The online retailer is trialling new technology to use more sensible delivery boxes. Here’s what it might mean for your money.
Amazon is finally taking action on its use of excessive packaging when delivering small items, a new BBC One documentary has revealed.
The online retailer says it’s trialling new technology called ‘Box on Demand’ that will help it pick more appropriately sized boxes, after facing years of criticism over the amount of waste it produces.
There are plenty of examples of customers venting their frustration over Amazon’s packaging choices across the web.
Seriously Amazon what a waste of packaging.... pic.twitter.com/IxbzzTdyC6— amy / belle (@Belle_Gaming) July 10, 2016
The cost of this waste must be huge and with Amazon hiking the minimum spend for free delivery last year, it seems like customers are having to foot at least part of the bill.
War on waste
Amazon revealed its plan for the new scheme to celebrity chef and waste campaigner, Hugh Fearnley-Whittingstall after he confronted the firm about its "cardboard crisis".
In the documentary Hugh’s War on Waste: The Battle Continues, which airs on BBC One on Thursday (28 July), he is granted access to one of Amazon’s UK distribution centres where he points out some major flaws with its packaging process.
The current Cubi Scan technology system is shown to pick a large box for a small white tub, but Fearnley-Whittingstall shows it could fit much better in a smaller box.
Nicola Sweeney, the regional operations director for the Swansea centre tries to argue that if the packaging is ‘too flush’ then the item is ‘at risk of getting damaged’.
Amazon’s global head of sustainability Kara Hurst, adds ‘in the majority of cases we are getting it right.’
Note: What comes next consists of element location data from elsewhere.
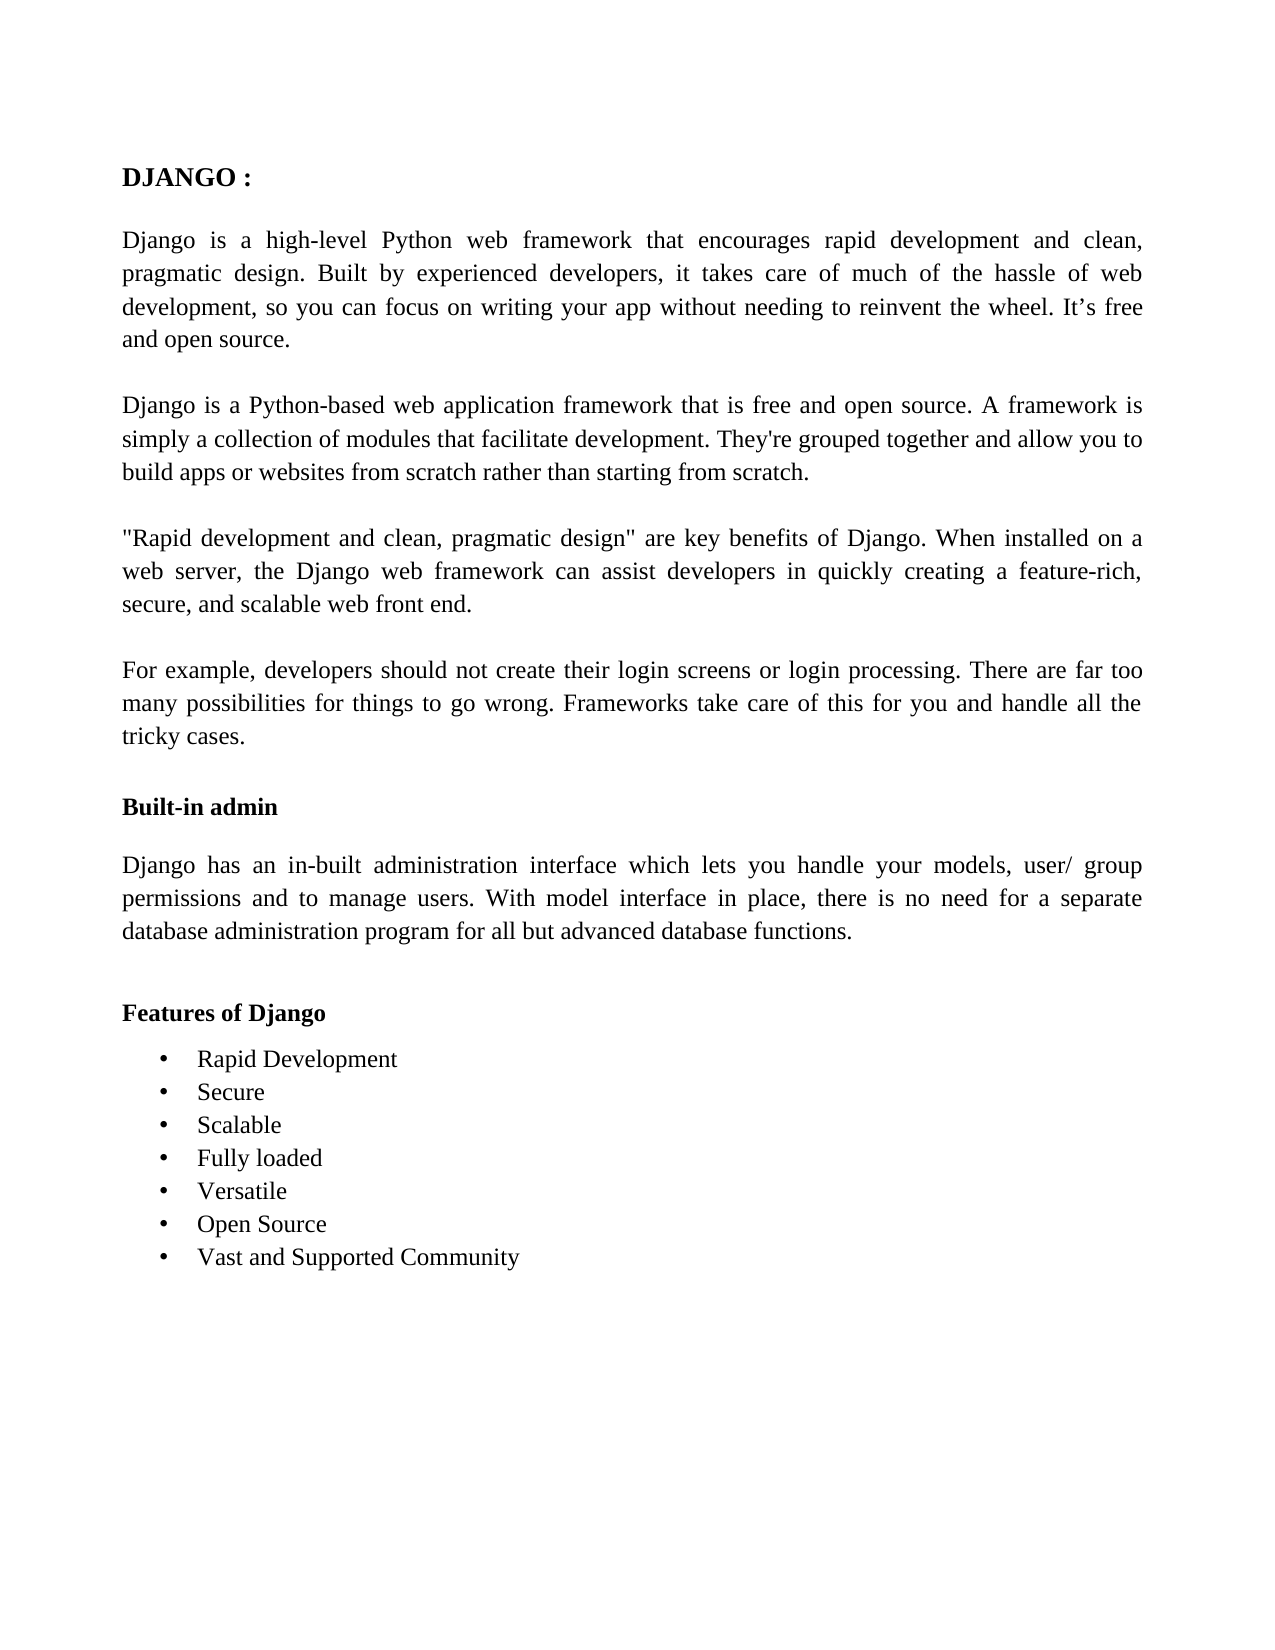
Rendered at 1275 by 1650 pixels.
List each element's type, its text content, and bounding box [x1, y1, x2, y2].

list Fully loaded [159, 1143, 1144, 1172]
text "Rapid development and clean, pragmatic design" are key benefits of Django. When installed on a web server, the Django web framework can assist developers in quickly creating a feature-rich, secure, and scalable web front end. [122, 523, 1144, 617]
list Versatile [159, 1176, 1144, 1205]
list Secure [159, 1077, 1144, 1106]
list Rapid Development [159, 1044, 1144, 1073]
subtitle Features of Django [122, 998, 1144, 1027]
list Scalable [159, 1110, 1144, 1139]
list Open Source [159, 1209, 1144, 1238]
text For example, developers should not create their login screens or login processing. There are far too many possibilities for things to go wrong. Frameworks take care of this for you and handle all the tricky cases. [122, 655, 1144, 749]
text Django is a high-level Python web framework that encourages rapid development and clean, pragmatic design. Built by experienced developers, it takes care of much of the hassle of web development, so you can focus on writing your app without needing to reinvent the wheel. It’s free and open source. [122, 226, 1144, 353]
text DJANGO : [122, 161, 1144, 192]
text Django is a Python-based web application framework that is free and open source. A framework is simply a collection of modules that facilitate development. They're grouped together and allow you to build apps or websites from scratch rather than starting from scratch. [122, 391, 1144, 485]
subtitle Built-in admin [122, 792, 1144, 821]
text Django has an in-built administration interface which lets you handle your models, user/ group permissions and to manage users. With model interface in place, there is no need for a separate database administration program for all but advanced database functions. [122, 850, 1144, 945]
list Vast and Supported Community [159, 1242, 1144, 1271]
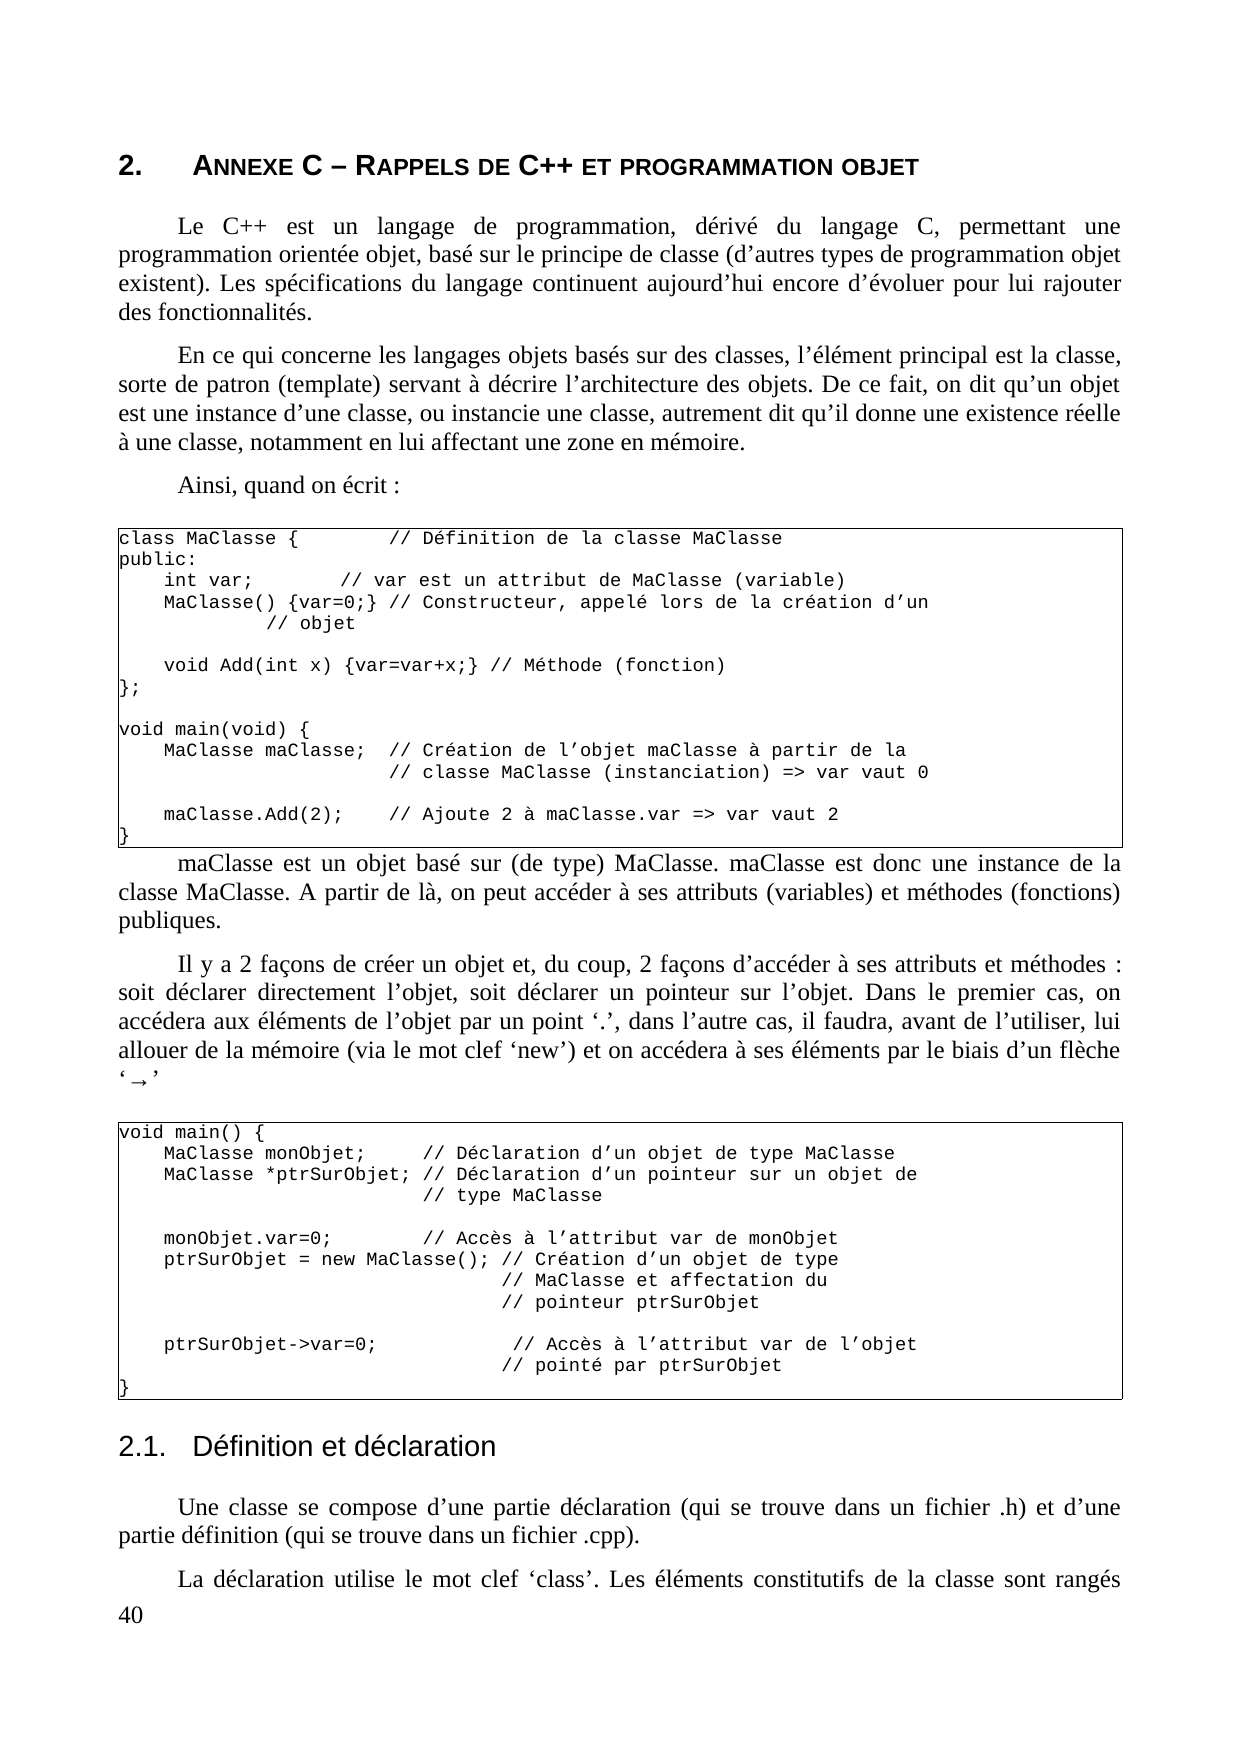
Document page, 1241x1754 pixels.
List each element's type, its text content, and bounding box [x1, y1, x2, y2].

text La déclaration utilise le mot clef ‘class’. Les éléments constitutifs de la classe sont rangés [118, 1564, 1122, 1592]
text void main() { MaClasse monObjet; // Déclaration d’un objet de type MaClasse MaClasse *ptrSurObjet; // Déclaration d’un pointeur sur un objet de // type MaClasse monObjet.var=0; // Accès à l’attribut var de monObjet ptrSurObjet = new MaClasse(); // Création d’un objet de type // MaClasse et affectation du // pointeur ptrSurObjet ptrSurObjet->var=0; // Accès à l’attribut var de l’objet // pointé par ptrSurObjet } [119, 1123, 1122, 1399]
text maClasse est un objet basé sur (de type) MaClasse. maClasse est donc une instance de la classe MaClasse. A partir de là, on peut accéder à ses attributs (variables) et méthodes (fonctions) publiques. [118, 848, 1122, 934]
text class MaClasse { // Définition de la classe MaClasse public: int var; // var est un attribut de MaClasse (variable) MaClasse() {var=0;} // Constructeur, appelé lors de la création d’un // objet void Add(int x) {var=var+x;} // Méthode (fonction) }; void main(void) { MaClasse maClasse; // Création de l’objet maClasse à partir de la // classe MaClasse (instanciation) => var vaut 0 maClasse.Add(2); // Ajoute 2 à maClasse.var => var vaut 2 } [119, 529, 1122, 847]
text En ce qui concerne les langages objets basés sur des classes, l’élément principal est la classe, sorte de patron (template) servant à décrire l’architecture des objets. De ce fait, on dit qu’un objet est une instance d’une classe, ou instancie une classe, autrement dit qu’il donne une existence réelle à une classe, notamment en lui affectant une zone en mémoire. [118, 340, 1122, 455]
text Le C++ est un langage de programmation, dérivé du langage C, permettant une programmation orientée objet, basé sur le principe de classe (d’autres types de programmation objet existent). Les spécifications du langage continuent aujourd’hui encore d’évoluer pour lui rajouter des fonctionnalités. [118, 211, 1122, 326]
list Définition et déclaration [118, 1429, 1122, 1462]
text Ainsi, quand on écrit : [118, 470, 1122, 499]
list Annexe C – Rappels de C++ et programmation objet [118, 148, 1122, 181]
text Il y a 2 façons de créer un objet et, du coup, 2 façons d’accéder à ses attributs et méthodes : soit déclarer directement l’objet, soit déclarer un pointeur sur l’objet. Dans le premier cas, on accédera aux éléments de l’objet par un point ‘.’, dans l’autre cas, il faudra, avant de l’utiliser, lui allouer de la mémoire (via le mot clef ‘new’) et on accédera à ses éléments par le biais d’un flèche ‘→’ [118, 949, 1122, 1092]
text Une classe se compose d’une partie déclaration (qui se trouve dans un fichier .h) et d’une partie définition (qui se trouve dans un fichier .cpp). [118, 1492, 1122, 1549]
However, after being shown videos and photos from customers, including one example of a necklace bead in a massive box Hurst admits "it is one of the things we have to get better at".
Fearnley-Whittingstall said: 'Kara tells me that Box on Demand makes packaging to the specific dimensions of a product, meaning less wasted cardboard and fewer vehicles needed to make deliveries. Sounds great.'
What it means for you
Amazon will be testing the new technology for up to 20 months in distribution warehouses across Europe, so things won’t change overnight.
But should the trial be successful, it follows that Amazon could actually save money and therefore could pass on the savings in some way.
We might, for example, see a return to free delivery on all items no matter what you spend.
Sensible packaging will also ensure your small items can actually be delivered through your letterbox, which will save you the hassle of chasing where your order has ended up and missing deliveries unnecessarily.